** ACTIVITY **
Nothing outside the range below should be printed. Output exactly the lines from the line with "X2350000D02*" to the line with "X1625400D01*", both included.

(Records drawn from a dataset)

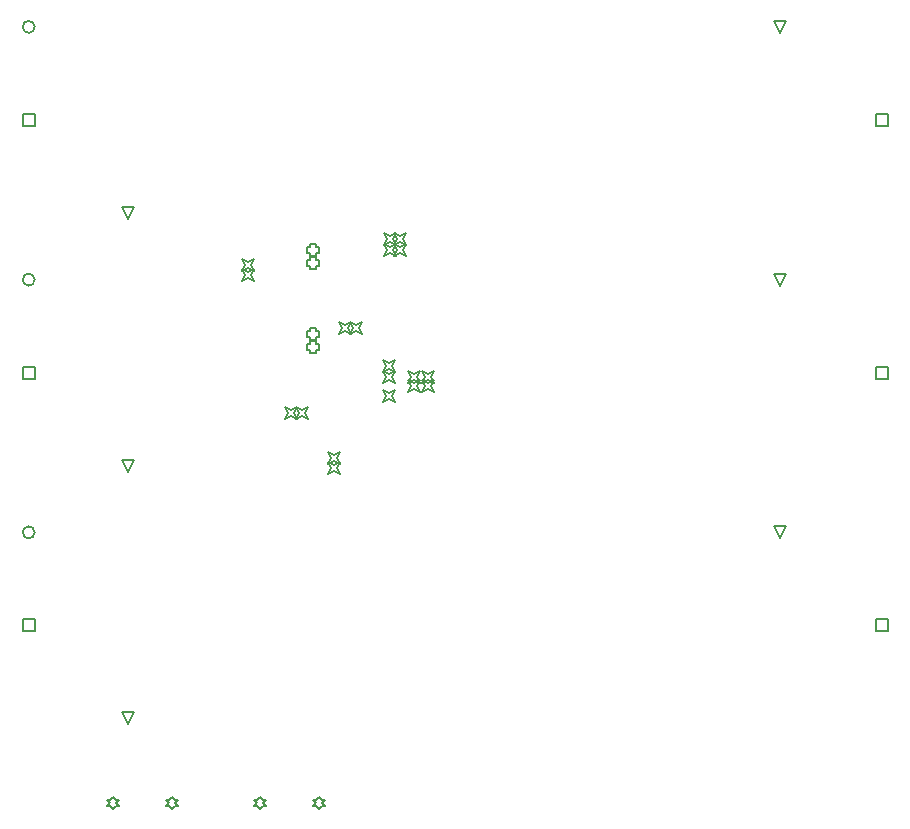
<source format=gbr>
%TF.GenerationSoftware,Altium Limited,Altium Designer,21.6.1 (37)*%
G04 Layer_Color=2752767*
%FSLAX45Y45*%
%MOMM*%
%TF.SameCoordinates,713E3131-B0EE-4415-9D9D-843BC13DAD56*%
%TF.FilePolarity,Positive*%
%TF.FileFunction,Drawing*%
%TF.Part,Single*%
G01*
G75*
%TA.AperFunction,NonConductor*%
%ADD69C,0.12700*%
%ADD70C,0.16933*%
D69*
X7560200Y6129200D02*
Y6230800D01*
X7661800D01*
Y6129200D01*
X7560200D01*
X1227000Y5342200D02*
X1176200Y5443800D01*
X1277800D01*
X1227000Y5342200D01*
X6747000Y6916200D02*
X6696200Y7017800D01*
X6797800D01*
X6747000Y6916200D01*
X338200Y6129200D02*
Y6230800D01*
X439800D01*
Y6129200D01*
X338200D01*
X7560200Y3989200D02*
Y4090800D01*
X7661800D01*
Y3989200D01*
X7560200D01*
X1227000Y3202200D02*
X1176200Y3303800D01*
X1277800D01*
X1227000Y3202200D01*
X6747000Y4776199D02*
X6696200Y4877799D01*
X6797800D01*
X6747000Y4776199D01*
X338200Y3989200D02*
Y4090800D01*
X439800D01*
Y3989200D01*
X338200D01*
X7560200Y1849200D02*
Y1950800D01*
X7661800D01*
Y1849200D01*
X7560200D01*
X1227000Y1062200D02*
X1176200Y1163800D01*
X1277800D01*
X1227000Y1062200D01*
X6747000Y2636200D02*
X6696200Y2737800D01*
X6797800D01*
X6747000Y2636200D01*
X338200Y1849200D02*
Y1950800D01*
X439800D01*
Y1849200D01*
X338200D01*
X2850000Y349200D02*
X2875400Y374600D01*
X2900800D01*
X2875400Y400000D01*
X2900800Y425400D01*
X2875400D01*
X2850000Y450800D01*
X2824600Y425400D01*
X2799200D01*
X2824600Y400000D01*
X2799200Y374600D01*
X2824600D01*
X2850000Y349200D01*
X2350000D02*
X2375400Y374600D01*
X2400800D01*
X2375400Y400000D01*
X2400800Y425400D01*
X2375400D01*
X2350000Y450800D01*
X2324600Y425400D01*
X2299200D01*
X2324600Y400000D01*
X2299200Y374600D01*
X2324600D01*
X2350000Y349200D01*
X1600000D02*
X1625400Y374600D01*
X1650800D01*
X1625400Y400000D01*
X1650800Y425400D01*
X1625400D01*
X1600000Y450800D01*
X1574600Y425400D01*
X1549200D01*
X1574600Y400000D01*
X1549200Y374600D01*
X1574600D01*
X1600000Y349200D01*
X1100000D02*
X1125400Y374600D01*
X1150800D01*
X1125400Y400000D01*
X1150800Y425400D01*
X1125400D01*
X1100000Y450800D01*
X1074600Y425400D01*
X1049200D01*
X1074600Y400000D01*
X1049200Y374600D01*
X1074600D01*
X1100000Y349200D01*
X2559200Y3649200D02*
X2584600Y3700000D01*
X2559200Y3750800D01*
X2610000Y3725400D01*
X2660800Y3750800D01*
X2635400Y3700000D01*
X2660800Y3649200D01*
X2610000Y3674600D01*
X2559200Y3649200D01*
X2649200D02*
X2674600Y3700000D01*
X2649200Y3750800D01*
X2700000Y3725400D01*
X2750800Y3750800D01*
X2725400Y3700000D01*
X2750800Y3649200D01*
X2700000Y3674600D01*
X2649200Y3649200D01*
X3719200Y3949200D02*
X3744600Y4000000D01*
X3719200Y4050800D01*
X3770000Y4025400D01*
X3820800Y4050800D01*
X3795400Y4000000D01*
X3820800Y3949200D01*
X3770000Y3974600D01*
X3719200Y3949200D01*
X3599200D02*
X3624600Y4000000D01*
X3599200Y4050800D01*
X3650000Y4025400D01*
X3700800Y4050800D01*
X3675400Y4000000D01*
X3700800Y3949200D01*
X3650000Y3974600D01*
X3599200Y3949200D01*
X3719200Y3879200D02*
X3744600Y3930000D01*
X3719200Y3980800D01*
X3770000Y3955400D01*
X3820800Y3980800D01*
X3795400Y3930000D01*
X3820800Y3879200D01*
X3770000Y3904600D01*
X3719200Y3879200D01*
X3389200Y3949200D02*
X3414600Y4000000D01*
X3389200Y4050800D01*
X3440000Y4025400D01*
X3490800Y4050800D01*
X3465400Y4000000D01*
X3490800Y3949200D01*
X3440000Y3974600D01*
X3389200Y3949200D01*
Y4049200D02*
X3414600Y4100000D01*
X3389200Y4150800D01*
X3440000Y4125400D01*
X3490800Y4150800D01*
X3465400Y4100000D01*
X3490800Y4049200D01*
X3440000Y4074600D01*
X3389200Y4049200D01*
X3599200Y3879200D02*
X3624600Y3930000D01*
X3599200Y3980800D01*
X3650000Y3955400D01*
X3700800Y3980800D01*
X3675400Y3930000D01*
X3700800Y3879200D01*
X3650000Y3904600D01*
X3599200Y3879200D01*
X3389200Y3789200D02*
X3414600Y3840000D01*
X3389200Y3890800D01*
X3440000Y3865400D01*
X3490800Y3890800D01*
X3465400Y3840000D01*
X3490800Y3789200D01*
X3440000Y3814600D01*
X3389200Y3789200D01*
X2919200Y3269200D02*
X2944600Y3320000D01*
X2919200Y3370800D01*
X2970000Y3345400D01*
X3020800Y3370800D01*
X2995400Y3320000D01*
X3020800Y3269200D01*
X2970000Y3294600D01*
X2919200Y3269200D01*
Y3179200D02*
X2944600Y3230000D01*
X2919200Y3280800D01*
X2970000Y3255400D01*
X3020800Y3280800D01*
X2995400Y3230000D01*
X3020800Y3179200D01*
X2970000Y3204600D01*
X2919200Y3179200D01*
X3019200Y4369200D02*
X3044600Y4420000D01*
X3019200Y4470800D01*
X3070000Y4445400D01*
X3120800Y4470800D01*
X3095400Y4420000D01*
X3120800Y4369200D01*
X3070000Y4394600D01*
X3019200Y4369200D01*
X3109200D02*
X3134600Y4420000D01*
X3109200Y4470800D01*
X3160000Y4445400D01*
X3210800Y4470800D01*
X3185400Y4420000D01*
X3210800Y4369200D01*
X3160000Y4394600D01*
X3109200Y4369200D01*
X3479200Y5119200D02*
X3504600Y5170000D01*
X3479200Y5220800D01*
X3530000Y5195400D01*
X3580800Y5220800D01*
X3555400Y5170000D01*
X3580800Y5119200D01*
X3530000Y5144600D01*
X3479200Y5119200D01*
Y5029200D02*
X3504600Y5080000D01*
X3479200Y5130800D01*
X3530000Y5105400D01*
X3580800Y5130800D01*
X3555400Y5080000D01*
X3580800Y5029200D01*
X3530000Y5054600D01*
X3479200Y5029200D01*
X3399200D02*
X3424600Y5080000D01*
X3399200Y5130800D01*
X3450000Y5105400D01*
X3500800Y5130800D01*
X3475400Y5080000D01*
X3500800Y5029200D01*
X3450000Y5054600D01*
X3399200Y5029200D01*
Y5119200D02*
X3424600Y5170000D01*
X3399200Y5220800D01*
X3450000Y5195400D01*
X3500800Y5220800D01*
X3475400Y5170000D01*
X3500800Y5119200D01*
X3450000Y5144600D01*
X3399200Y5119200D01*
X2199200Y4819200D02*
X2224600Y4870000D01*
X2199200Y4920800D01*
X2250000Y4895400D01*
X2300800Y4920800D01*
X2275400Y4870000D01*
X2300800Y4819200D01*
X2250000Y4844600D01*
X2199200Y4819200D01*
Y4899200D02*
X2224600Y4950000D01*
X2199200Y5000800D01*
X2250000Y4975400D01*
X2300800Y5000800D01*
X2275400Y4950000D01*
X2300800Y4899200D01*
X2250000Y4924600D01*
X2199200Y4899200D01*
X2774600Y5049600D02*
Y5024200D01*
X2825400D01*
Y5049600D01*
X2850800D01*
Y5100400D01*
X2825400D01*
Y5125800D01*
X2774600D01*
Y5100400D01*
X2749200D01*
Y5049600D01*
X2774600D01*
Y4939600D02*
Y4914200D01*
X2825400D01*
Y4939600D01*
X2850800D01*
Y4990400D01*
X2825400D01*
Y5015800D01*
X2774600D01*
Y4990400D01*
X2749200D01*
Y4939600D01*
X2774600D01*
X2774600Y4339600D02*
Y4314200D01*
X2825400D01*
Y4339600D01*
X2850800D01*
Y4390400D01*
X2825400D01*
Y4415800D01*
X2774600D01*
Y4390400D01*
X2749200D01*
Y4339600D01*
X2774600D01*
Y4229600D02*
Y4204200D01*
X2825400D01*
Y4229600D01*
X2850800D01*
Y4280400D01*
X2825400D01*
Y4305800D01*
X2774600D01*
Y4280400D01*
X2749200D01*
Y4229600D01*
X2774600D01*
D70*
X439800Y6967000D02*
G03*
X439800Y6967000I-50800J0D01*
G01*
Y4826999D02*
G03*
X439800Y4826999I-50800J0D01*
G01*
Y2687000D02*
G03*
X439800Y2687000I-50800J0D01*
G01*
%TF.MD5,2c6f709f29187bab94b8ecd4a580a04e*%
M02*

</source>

** RESPONSE **
X2350000D02*
X2375400Y374600D01*
X2400800D01*
X2375400Y400000D01*
X2400800Y425400D01*
X2375400D01*
X2350000Y450800D01*
X2324600Y425400D01*
X2299200D01*
X2324600Y400000D01*
X2299200Y374600D01*
X2324600D01*
X2350000Y349200D01*
X1600000D02*
X1625400Y374600D01*
X1650800D01*
X1625400Y400000D01*
X1650800Y425400D01*
X1625400D01*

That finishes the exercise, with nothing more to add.